Page text
Predict-side patterns¶
Three useful predict-side patterns cut across all six modes.
Pattern A: Global field prediction with uncertainty¶
Use InvVarWeightedMean instead of OverlapAdd. It costs one extra accumulator (precision) but propagates uncertainty through the merge.
predict_patcher = Patcher(..., aggregation=InvVarWeightedMean())
mu_field, var_field = predict_patcher.merge(
(operator(p) for p in predict_patcher.split(query_field)),
query_field.domain,
)A caveat worth knowing: inverse-variance merging assumes the per-patch posteriors are conditionally independent given the parameters. They aren’t exactly — overlapping patches see overlapping training data. This is the standard composite-likelihood approximation in the local-GP literature; it works well in practice for moderate overlap and is asymptotically equivalent to the exact posterior in the limit of large patches.

Required action 1
Output the text on predict-side patterns, starting with "Pattern A: Global" and going on through "predict_patcher = Patcher(..., aggregation=InvVarWeightedMean())".
Required action 2
According to the text on predict-side patterns, what is the extra cost of using InvVarWeightedMean instead of OverlapAdd?
The records have no connection to the text on predict-side patterns.

(Chart interpretation exercises)

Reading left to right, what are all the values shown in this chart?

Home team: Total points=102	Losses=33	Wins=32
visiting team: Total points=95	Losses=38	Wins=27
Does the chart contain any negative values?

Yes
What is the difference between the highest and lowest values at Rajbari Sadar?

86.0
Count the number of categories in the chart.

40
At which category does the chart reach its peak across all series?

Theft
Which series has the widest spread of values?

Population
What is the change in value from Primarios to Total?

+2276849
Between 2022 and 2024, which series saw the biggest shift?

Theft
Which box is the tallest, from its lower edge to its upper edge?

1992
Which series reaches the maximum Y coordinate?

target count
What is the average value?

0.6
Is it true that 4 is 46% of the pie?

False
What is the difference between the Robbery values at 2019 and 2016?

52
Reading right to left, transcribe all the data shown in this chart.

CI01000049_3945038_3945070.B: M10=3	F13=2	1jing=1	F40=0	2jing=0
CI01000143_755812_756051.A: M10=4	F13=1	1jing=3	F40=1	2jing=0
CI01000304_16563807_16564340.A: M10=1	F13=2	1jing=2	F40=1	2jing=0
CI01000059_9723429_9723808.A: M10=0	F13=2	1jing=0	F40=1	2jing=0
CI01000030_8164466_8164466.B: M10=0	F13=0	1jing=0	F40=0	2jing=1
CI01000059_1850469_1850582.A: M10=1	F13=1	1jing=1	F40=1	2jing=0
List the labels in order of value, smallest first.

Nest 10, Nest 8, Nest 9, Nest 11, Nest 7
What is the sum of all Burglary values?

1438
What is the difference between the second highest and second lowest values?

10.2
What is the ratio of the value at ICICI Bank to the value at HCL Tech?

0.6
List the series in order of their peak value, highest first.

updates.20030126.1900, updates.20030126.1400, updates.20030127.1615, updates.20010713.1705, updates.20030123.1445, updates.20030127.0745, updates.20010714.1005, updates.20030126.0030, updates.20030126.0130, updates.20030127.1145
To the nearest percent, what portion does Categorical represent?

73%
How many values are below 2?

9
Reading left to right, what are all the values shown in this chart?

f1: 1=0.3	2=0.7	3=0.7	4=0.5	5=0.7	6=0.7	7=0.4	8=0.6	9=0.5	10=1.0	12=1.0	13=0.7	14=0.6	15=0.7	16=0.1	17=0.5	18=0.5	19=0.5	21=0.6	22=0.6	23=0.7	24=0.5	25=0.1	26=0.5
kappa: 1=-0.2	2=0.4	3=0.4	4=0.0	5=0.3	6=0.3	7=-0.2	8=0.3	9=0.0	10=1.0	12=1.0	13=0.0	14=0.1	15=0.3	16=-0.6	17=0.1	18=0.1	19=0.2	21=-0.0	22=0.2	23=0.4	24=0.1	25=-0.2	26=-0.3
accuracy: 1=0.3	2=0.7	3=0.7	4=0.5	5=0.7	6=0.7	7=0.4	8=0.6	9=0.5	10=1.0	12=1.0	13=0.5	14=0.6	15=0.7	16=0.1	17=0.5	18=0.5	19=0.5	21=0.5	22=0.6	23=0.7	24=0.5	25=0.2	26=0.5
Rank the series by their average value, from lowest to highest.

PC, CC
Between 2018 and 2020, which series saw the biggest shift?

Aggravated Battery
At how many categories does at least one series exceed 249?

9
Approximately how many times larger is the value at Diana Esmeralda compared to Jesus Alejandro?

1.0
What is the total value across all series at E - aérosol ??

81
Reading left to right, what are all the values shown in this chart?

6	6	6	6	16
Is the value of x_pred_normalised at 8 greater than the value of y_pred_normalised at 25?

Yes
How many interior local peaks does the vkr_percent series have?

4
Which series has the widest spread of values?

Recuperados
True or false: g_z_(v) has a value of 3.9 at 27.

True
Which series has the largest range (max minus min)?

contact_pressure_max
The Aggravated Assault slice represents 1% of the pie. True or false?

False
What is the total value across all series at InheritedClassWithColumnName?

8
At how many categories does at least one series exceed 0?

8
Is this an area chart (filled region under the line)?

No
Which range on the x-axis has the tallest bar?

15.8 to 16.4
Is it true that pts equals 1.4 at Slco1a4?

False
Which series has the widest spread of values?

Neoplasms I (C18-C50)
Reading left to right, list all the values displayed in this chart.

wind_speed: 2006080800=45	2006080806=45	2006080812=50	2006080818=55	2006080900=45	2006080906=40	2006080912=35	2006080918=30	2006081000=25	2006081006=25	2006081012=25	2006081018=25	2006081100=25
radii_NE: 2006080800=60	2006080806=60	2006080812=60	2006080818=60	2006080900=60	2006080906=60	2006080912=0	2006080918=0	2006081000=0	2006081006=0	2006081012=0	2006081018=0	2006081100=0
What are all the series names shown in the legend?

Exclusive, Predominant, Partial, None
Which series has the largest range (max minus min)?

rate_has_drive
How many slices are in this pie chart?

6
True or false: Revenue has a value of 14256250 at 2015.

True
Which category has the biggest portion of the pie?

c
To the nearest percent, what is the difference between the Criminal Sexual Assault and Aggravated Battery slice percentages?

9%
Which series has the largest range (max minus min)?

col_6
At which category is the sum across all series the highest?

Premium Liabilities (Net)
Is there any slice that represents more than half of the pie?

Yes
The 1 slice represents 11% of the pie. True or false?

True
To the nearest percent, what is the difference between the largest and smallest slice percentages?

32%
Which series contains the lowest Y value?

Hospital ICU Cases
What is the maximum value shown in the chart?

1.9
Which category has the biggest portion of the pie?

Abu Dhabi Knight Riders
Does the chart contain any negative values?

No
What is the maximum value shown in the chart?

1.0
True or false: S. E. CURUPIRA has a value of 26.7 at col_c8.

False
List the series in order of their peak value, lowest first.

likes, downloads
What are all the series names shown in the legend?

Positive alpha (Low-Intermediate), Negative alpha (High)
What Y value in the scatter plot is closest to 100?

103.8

Task response 1
Pattern A: Global field prediction with uncertainty¶
Use InvVarWeightedMean instead of OverlapAdd. It costs one extra accumulator (precision) but propagates uncertainty through the merge.
predict_patcher = Patcher(..., aggregation=InvVarWeightedMean())

Task response 2
One extra accumulator (precision).